++++ 分析対象の文章

交通事故で怪我を負い、精神的にも大きなダメージを受けた場合、専業主婦や就業していない方でも「休業損害」や「慰謝料」を相手方保険会社に請求できるケースがあります。本記事では、特にうつ病療養中の同棲主婦が事故被害に遭った事例を参考に、請求できる主な補償とその根拠についてわかりやすく解説します。
専業主婦の「主婦休業損害」は認められる?
結論から言えば、同棲中でも一定の家事分担があれば「主婦」として休業損害が認められることがあります。裁判例でも、婚姻前の同棲中に家事をしていた場合、通院や怪我によって日常生活が困難になったことが立証されれば、専業主婦と同様の評価が下される傾向にあります。
厚生労働省の賃金センサスをもとに「女性全年齢平均賃金(日額)」を基準に算出されるため、たとえば1日あたり1万〜1万2千円程度×治療期間分が支払対象となります。

++++++++
++++ 提供資料

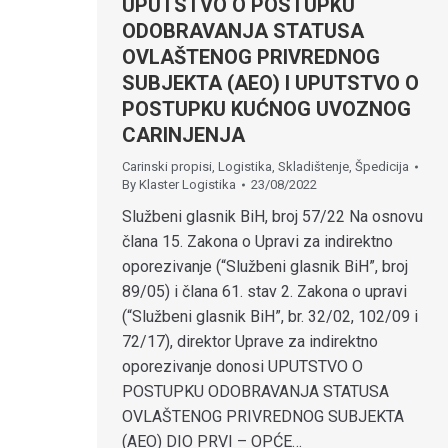
UPUTSTVO O POSTUPKU
ODOBRAVANJA STATUSA
OVLAŠTENOG PRIVREDNOG
SUBJEKTA (AEO) I UPUTSTVO O
POSTUPKU KUĆNOG UVOZNOG
CARINJENJA
Carinski propisi
,
Logistika
,
Skladištenje
,
Špedicija
By
Klaster Logistika
23/08/2022
Službeni glasnik BiH, broj 57/22 Na osnovu
člana 15. Zakona o Upravi za indirektno
oporezivanje (“Službeni glasnik BiH”, broj
89/05) i člana 61. stav 2. Zakona o upravi
(“Službeni glasnik BiH”, br. 32/02, 102/09 i
72/17), direktor Uprave za indirektno
oporezivanje donosi UPUTSTVO O
POSTUPKU ODOBRAVANJA STATUSA
OVLAŠTENOG PRIVREDNOG SUBJEKTA
(AEO) DIO PRVI – OPĆE…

++++++++

練習問題:
**a.** 交通事故の補償に関する文章のうち、「結論から言えば」で始まる段落を箇条書きにして、要点を保ったまま短くまとめよ。
**b.** 交通事故の補償に関する文章について、次の問いに答えよ。
(i) 本記事が参考にしている事例で、事故被害に遭ったのはどのような人か。
(ii) 主婦の休業損害は、何を基準に算出されるか。
(iii) 支払対象となる額の目安は1日あたりいくらか。
**c.** 交通事故の補償に関する文章を、最後の文のあとから書き継げ。

解答例:
**a.**
- 同棲中でも、一定の家事分担があれば「主婦」として休業損害が認められることがある。
- 裁判例では、婚姻前の同棲中に家事をしていた場合、専業主婦と同様に評価される傾向がある。ただし、通院や怪我で日常生活が困難になったことの立証が必要である。

**b.**
(i) うつ病療養中の同棲主婦。
(ii) 厚生労働省の賃金センサスにもとづく「女性全年齢平均賃金(日額)」。
(iii) 1万〜1万2千円程度。これに治療期間分を掛けた額が支払対象となる。

**c.**
精神的な後遺症は慰謝料の対象になるのか
事故によりうつ症状が悪化し、新たに不安障害やパニック症状が出た場合、それは事故との因果関係が医学的に認定されれば精神的後遺障害として慰謝料や逸失利益の対象となり得ます。
症状固定後に「後遺障害等級」の認定申請を行い、たとえば12級や14級と認定されれば、数十万円〜数百万円規模の慰謝料や逸失利益が認められる可能性もあります。
通院自体が精神疾患関連でも損害請求できる?
事故によって精神症状が再発・悪化し、それによる通院や投薬が増加した場合、その費用は事故との因果関係があれば請求対象になります。重要なのは「医師の診断書」や「事故前後の比較できる通院歴の記録」があることです。
通院費、薬代、精神科への交通費、通院付き添いの実費も全て損害として認められる可能性があります。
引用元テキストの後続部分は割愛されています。